Evolutionary analysis of BtHV and representatives of other orthohepadnaviruses based on their complete Pol nucleotide sequences, with avian hepatitis viruses used as an outgroup. The phylogenetic tree was constructed by the maximum-likelihood method using MEGA 5.1. Viruses identified in this study are indicted by filled triangles; previous BtHVs, with open triangles. The hosts of RBHBV and HBHBV in Gabon, TBHBV in Panama, BtHV in Myanmar and BtHV in China are Rhinolophus alcyone, Hipposideros cf. ruber, Uroderma bilobatum, Miniopterus fuliginosus and Hipposideros pomona. The scale bar indicates nucleotide substitutions per site

Pu’er is about 430 km southeast of Sedon and Wutao in Myanmar, where BtHV 776 was found in Miniopterus spp. but not in Hipposideros and other bat species [3]. BtHVs were also absent from Rhinolophus spp. in Pu’er. This is in contrast to HBHBV and RBHBV, both detected in Gabon in Hipposideros and Rhinolophus spp., respectively, and sharing <82 % identity [2]. These results suggest the existence of diverse orthohepadnaviruses naturally circulating in various bat species worldwide, but further investigation with expanded bat sampling will be needed to determine if BtHVs have restricted host ranges and geographical distributions.
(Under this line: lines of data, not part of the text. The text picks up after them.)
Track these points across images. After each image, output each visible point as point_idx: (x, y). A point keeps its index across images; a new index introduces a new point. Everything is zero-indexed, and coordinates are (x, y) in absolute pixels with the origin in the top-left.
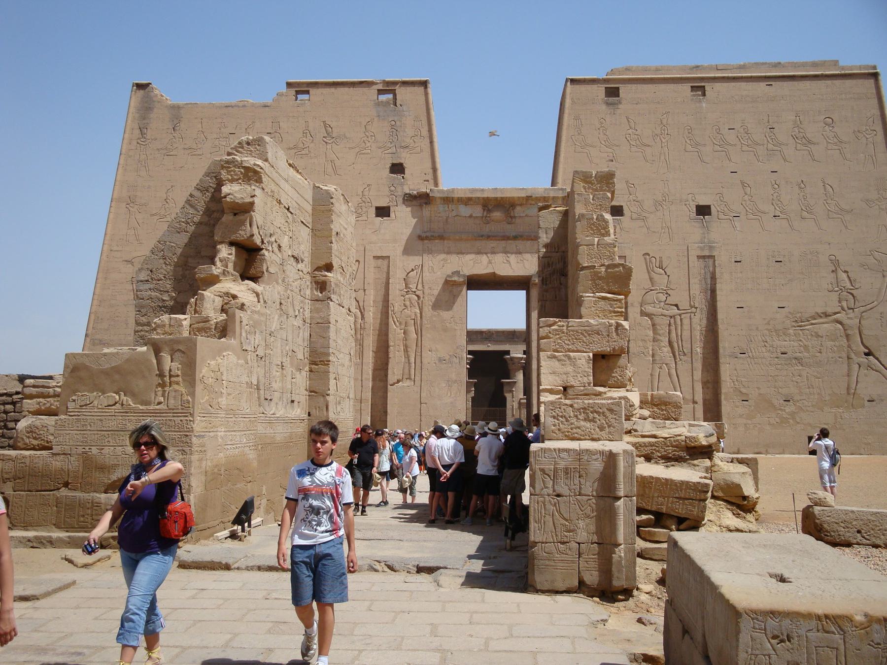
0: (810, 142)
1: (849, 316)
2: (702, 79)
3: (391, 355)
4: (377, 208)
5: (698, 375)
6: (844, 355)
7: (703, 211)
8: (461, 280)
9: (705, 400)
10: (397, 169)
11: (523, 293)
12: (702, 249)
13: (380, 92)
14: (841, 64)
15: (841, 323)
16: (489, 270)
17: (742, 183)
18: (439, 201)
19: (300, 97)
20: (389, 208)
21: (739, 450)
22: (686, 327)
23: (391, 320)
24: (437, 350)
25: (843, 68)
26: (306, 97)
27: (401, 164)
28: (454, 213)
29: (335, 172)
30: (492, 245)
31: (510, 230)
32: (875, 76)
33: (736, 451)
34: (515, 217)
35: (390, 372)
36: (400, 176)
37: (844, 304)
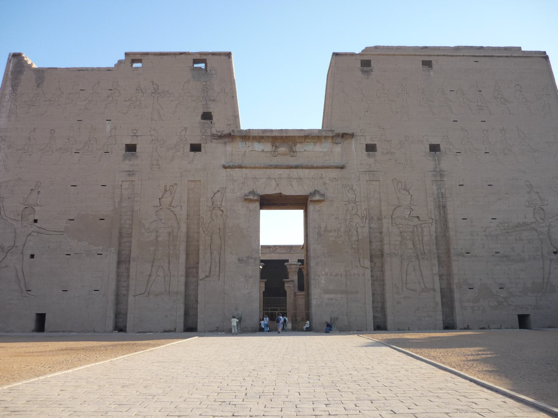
0: (506, 100)
1: (541, 225)
2: (430, 55)
5: (436, 269)
6: (539, 253)
7: (434, 148)
8: (256, 198)
9: (441, 289)
10: (207, 116)
12: (435, 176)
13: (196, 61)
14: (523, 49)
19: (135, 65)
21: (468, 326)
23: (201, 229)
25: (524, 52)
26: (139, 65)
27: (211, 113)
28: (250, 149)
30: (279, 172)
31: (293, 161)
32: (546, 58)
33: (466, 326)
34: (296, 152)
36: (208, 122)
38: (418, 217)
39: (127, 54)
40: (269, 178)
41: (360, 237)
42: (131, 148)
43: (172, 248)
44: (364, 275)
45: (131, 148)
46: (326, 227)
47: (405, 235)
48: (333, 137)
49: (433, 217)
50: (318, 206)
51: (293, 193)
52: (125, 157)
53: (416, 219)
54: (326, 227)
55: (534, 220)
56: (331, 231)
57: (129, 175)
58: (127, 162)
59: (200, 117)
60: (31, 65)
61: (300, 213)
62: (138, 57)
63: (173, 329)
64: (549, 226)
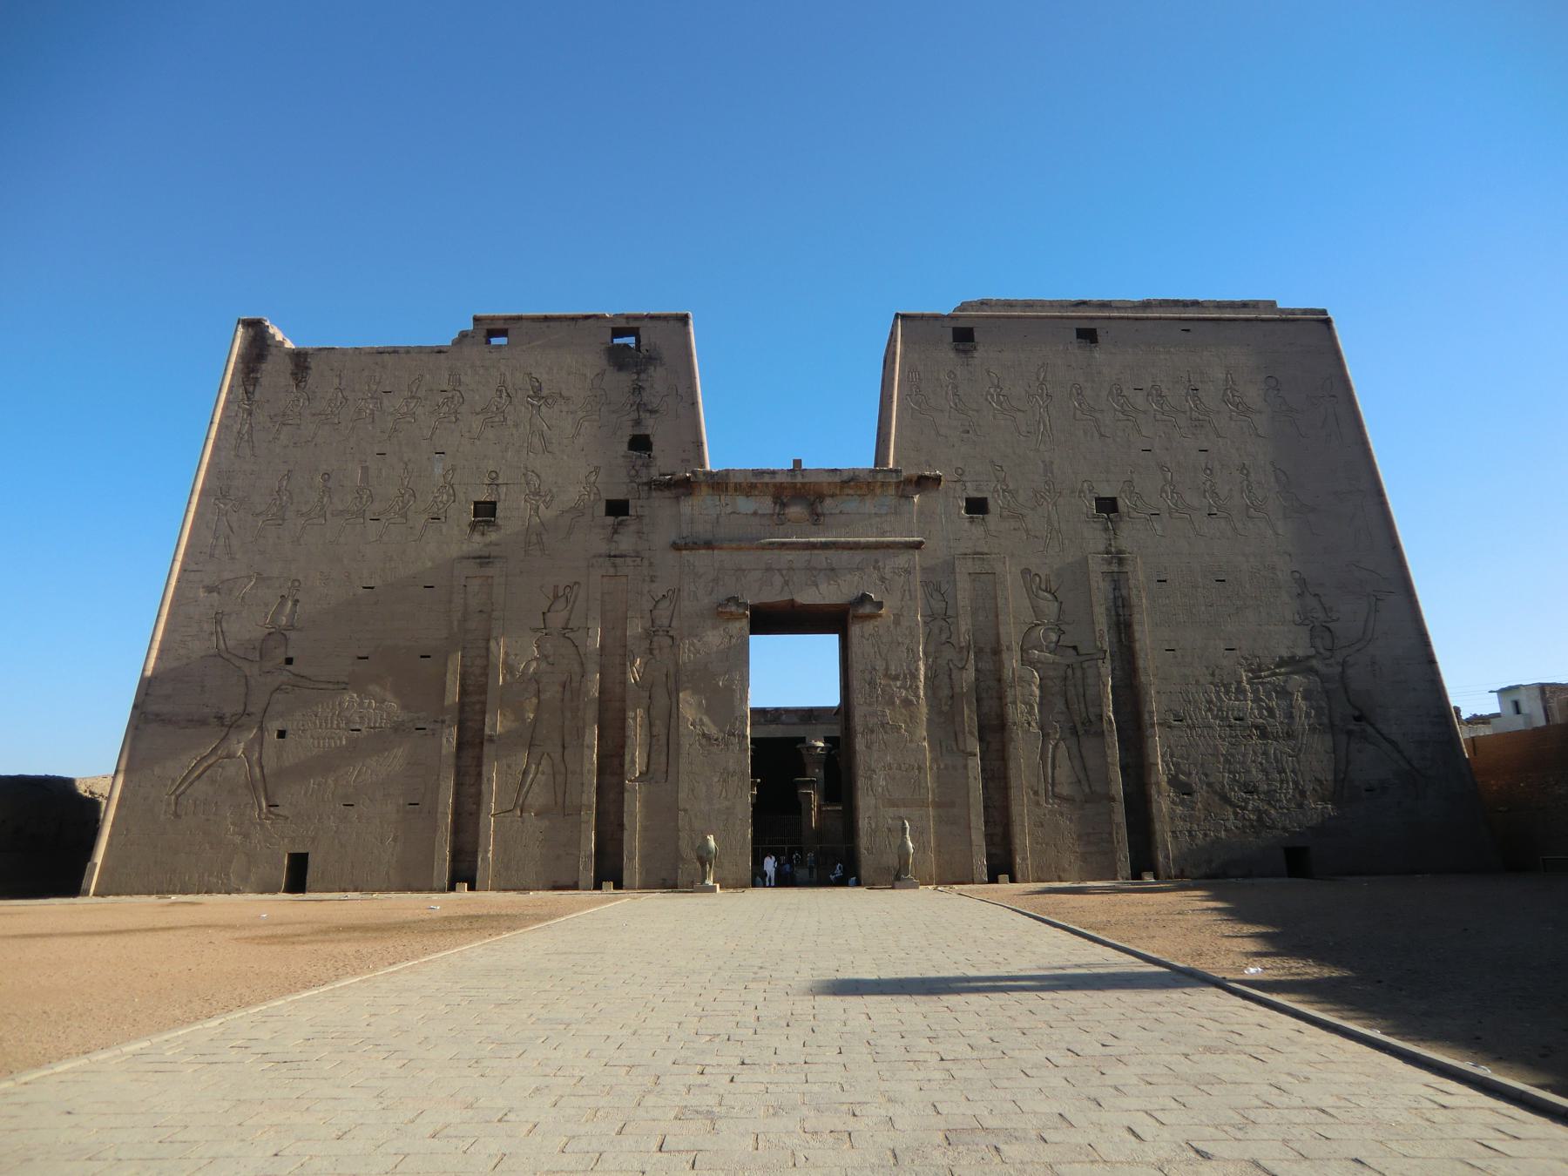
2: (1092, 318)
3: (630, 733)
4: (609, 503)
5: (1114, 754)
7: (1107, 506)
10: (640, 443)
11: (833, 640)
12: (1110, 563)
13: (618, 332)
15: (1316, 673)
16: (786, 597)
17: (1162, 467)
18: (705, 490)
19: (494, 341)
20: (627, 502)
22: (1090, 681)
24: (702, 723)
25: (1283, 311)
26: (503, 341)
27: (647, 437)
28: (729, 509)
29: (545, 450)
32: (1328, 322)
35: (628, 758)
37: (1318, 642)
38: (1075, 648)
39: (476, 319)
40: (769, 569)
41: (957, 690)
42: (486, 511)
43: (568, 715)
44: (965, 767)
45: (486, 511)
46: (887, 669)
47: (1050, 683)
48: (898, 484)
49: (1106, 647)
50: (869, 627)
51: (818, 600)
52: (473, 526)
53: (1072, 652)
54: (887, 669)
55: (1312, 652)
56: (896, 678)
57: (481, 565)
58: (477, 537)
59: (625, 446)
60: (282, 343)
61: (829, 643)
62: (499, 325)
63: (571, 883)
64: (1344, 664)
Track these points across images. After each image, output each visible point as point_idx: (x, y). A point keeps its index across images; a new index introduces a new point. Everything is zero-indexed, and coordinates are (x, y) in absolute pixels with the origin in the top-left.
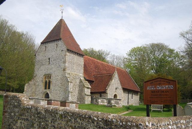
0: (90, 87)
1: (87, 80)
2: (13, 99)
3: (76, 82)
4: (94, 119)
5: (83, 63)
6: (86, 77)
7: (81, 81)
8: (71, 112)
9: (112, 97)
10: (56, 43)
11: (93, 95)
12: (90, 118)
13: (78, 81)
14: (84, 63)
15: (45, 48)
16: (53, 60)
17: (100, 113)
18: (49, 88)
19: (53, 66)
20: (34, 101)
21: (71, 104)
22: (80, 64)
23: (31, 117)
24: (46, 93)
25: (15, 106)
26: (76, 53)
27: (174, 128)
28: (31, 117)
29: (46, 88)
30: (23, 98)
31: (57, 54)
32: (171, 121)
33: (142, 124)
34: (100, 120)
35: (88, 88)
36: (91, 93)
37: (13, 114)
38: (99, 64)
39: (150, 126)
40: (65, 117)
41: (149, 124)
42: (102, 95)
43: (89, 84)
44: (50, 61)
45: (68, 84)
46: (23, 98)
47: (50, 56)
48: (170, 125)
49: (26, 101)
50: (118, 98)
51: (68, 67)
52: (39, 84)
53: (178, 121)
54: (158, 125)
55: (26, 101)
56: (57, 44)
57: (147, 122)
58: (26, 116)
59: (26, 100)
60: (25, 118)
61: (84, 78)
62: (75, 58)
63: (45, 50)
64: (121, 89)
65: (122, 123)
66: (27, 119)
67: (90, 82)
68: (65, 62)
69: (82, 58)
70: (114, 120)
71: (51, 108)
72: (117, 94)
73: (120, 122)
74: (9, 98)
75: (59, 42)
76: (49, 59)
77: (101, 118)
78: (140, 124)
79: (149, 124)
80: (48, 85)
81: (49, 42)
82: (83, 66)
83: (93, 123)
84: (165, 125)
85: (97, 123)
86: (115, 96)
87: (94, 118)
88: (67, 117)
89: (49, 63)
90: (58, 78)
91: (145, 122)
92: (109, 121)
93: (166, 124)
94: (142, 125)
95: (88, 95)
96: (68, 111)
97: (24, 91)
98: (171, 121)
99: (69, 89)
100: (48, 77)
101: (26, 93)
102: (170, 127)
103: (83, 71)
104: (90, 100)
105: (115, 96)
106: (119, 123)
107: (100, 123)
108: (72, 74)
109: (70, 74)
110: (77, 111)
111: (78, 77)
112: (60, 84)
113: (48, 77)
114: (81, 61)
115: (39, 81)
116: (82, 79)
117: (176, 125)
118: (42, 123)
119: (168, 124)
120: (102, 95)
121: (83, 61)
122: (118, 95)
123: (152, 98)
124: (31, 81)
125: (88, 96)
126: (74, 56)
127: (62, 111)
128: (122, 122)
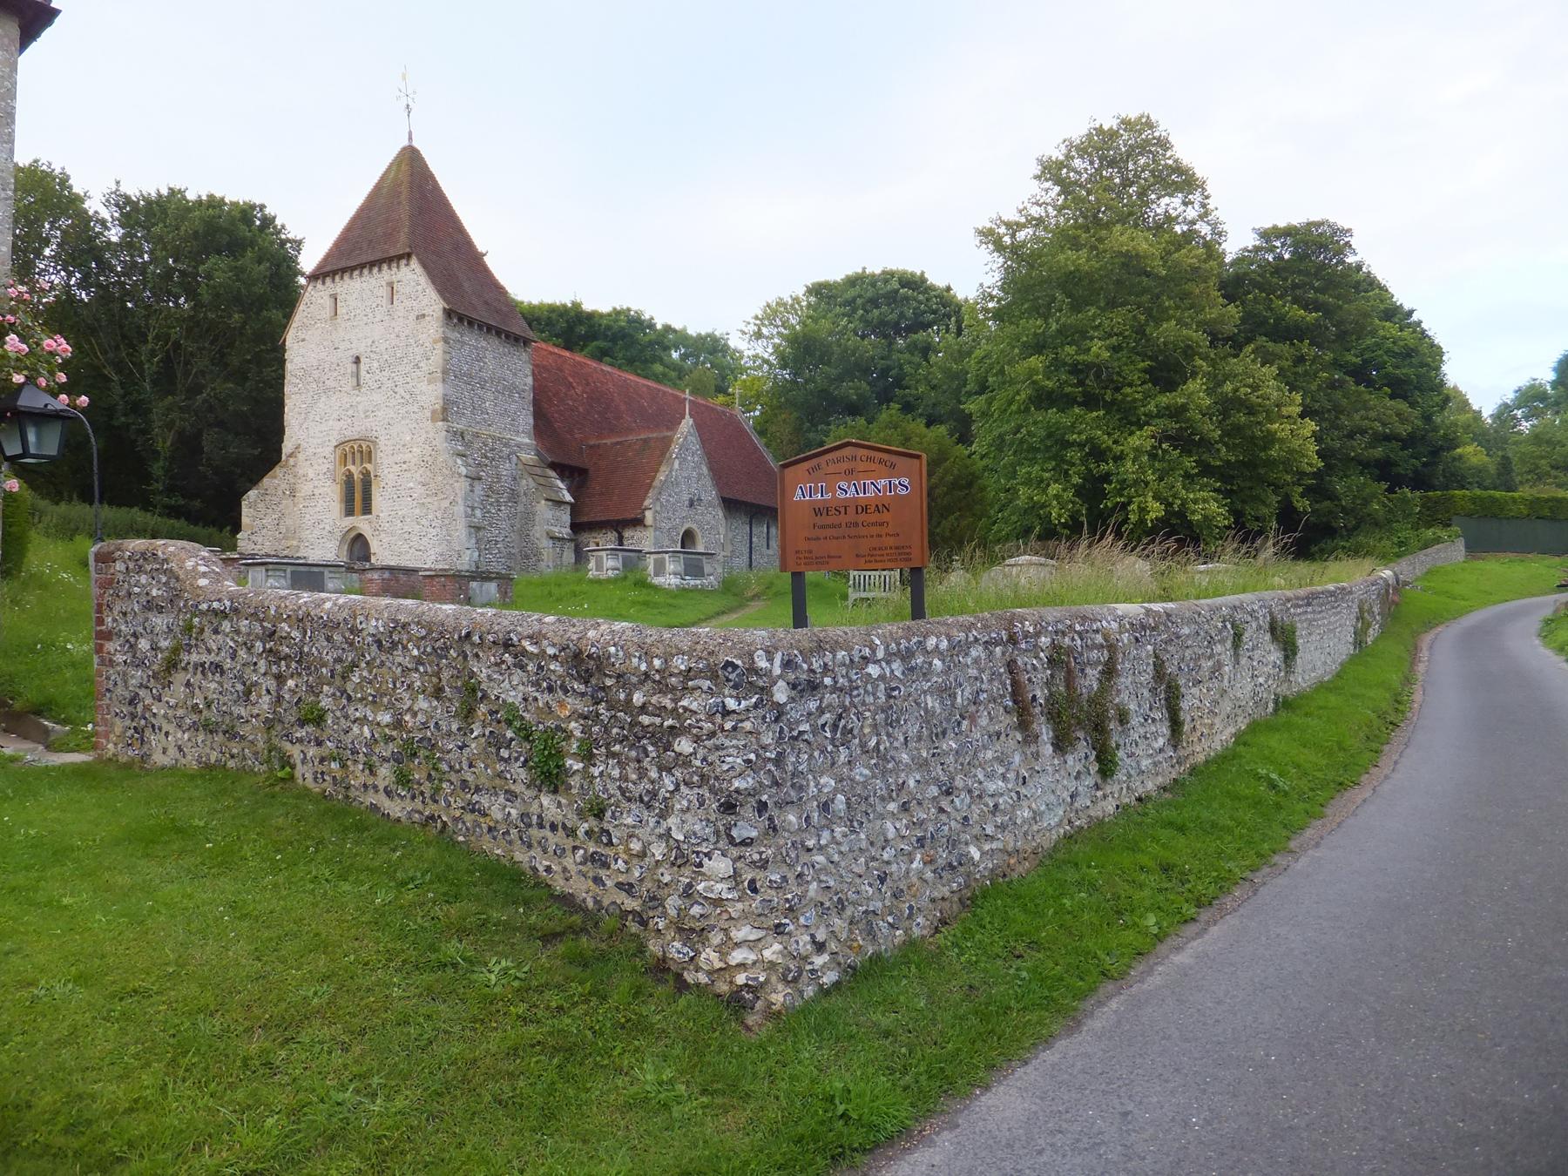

HBV causes hepatitis B, cirrhosis and hepatocellular carcinoma in humans, resulting in >240 million chronic liver infections worldwide and about 600,000 deaths every year [10]. A previous study has shown that a BtHV cross-reacts with sera against HBV core protein, and reverse genetics has indicated that TBHBV from Panama has the ability to infect primary human hepatocytes [2], suggesting a potential zoonotic threat of BtHVs to humans.

In conclusion, BtHVs are a novel group of orthohepadnaviruses of wide genetic diversity that are widely distributed among different bat species. They may provide new insights into HBV transmission, infection, and prevention, and their impact on public health merits further investigation.